→ Data supplied:
BEGIN
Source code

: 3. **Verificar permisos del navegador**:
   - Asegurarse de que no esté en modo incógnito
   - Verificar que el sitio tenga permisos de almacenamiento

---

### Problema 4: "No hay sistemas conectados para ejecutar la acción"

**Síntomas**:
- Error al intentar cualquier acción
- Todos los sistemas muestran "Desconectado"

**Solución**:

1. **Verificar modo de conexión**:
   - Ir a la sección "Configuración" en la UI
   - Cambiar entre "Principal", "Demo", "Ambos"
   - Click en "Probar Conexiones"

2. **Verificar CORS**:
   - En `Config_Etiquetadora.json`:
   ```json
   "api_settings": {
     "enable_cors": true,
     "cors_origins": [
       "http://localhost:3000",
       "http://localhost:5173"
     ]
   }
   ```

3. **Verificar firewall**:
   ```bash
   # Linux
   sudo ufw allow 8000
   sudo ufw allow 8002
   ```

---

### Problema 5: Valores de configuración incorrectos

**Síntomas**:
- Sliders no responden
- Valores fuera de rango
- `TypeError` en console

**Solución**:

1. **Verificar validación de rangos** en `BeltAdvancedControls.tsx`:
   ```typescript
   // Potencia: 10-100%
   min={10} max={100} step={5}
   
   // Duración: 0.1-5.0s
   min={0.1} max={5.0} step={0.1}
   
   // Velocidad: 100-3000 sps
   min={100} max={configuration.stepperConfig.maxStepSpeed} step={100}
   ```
END
→ What this task involves:
What is the number of lines above that contain the string "acción"? Answer with the number alone.

→ Reply:
2